Jouant la carte de la mise en abyme dans la mise en abyme d'une mise en abyme avec l'intégration du statut de remake dans la balance narrative, Hazanavicius surprend néanmoins dans son entreprise, en poussant pas tant que cela le curseur du phénomène de citation/regurgitation, même s'il ne possède jamais vraiment le même pouls que le film original, auquel il n'offre que peu de profondeur scénaristique (les personnages sont à peine mieux brossés, les gags sont quasiment les mêmes,...).
D'autant qu'il y a quelque chose de profondément absurde dans l'idée que la même catastrophe frappe le tournage d'un film et son remake, nuisant encore un peu plus à l'aura d'authenticité factice que le cinéaste tente en vain de reproduire, celle d'une lettre d'amour aux séries Z fauchées qui n'a rien de fauchée, l'idée de ce que doit être un film bricolé par un film qui ne l'est pas (et Coupez ! n'a définitivement rien du Ed Wood de Burton).

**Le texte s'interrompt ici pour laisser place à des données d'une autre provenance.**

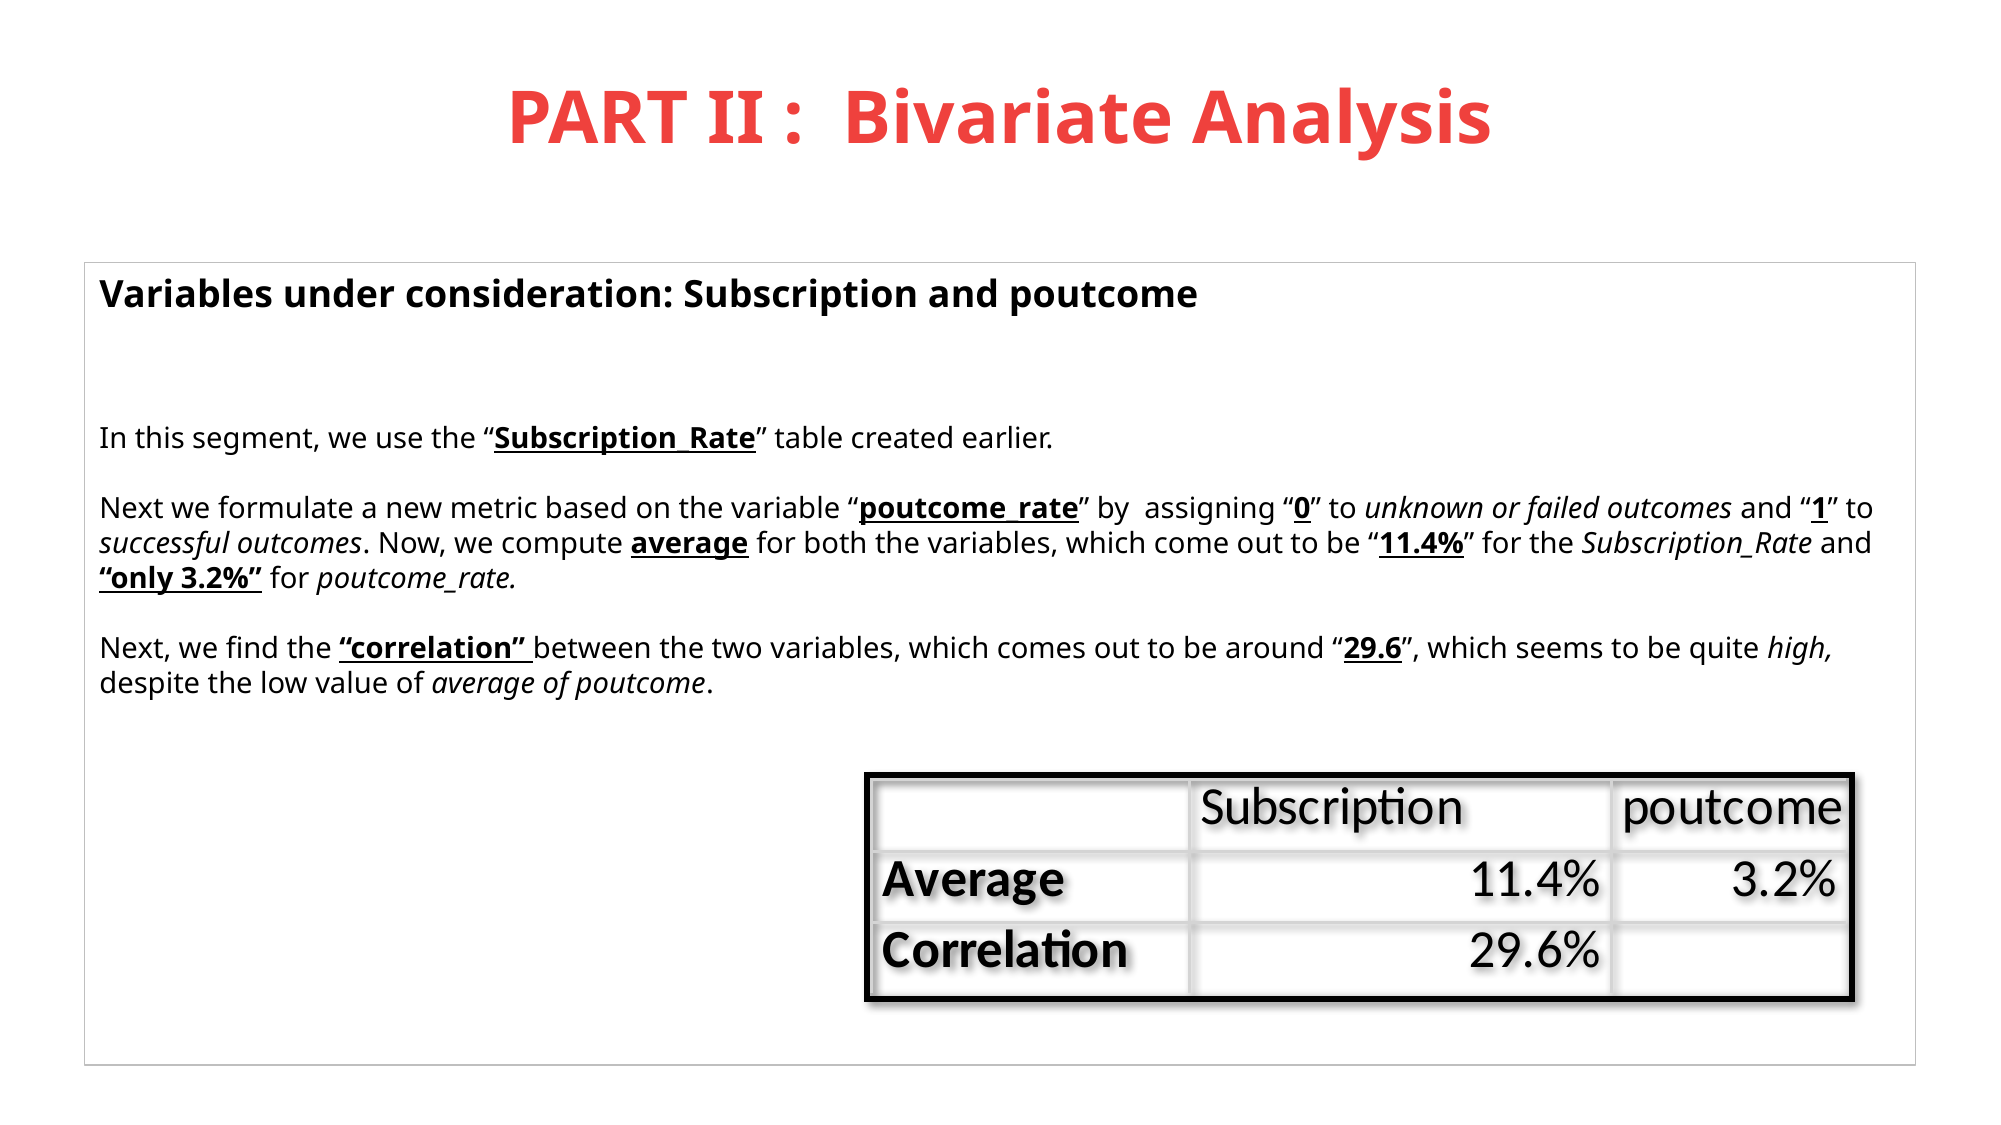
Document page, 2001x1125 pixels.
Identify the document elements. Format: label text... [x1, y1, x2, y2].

title PART II : Bivariate Analysis [137, 59, 1863, 262]
text_box Variables under consideration: Subscription and poutcome In this segment, we use the “Subscription_Rate” table created earlier. Next we formulate a new metric based on the variable “poutcome_rate” by assigning “0” to unknown or failed outcomes and “1” to successful outcomes. Now, we compute average for both the variables, which come out to be “11.4%” for the Subscription_Rate and “only 3.2%” for poutcome_rate. Next, we find the “correlation” between the two variables, which comes out to be around “29.6”, which seems to be quite high, despite the low value of average of poutcome. [84, 262, 1916, 1066]
picture [869, 778, 1849, 997]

L'effort n'est alors plus un pastiche, mais un pastiche de pastiche où il est facile d'égrainer les comparatifs biaisés entre un wannabe cinéaste (film de fin d'études qu'on vous dit, ce que ne laisse jamais transparaître son radical plan-séquence inaugural) et un réalisateur chevronné, dont la mise en scène plus assurée (une meilleur gestion du cadre et de la géographie des espaces couplée à une photographie plus léchée et un montage plus limpide) et l'appropriation discrète, surplombe techniquement un art urgent de la débrouillardise, du bricolage et de la solidarité qu'il s'échine pourtant à célébrer.

Copyright Lisa Ritaine

Mais c'est peut-être la finalement, au-delà de sa seconde moitié épousant sans réserve ses élans régressifs, dans ce côté méta-autobiographique, ce côté - léger - retour aux sources d'un cinéma fait de briques et de broc mais surtout de passion, que Coupez ! tire sans doute son plus (seul?) beau message, celui que la malice et le mojo d'Hazanavicius sont bien toujours là, certes sporadiquement perceptible mais toujours en vie.
Parfois drôle et sincère mais un poil opportuniste et définitivement sans vrai surprise en son coeur, le film, pas même relevé par le cabotinage extrême d'un casting totalement voué a sa cause et quelques punchlines folles, laisse un sacré goût d'inachevé au fond du palais.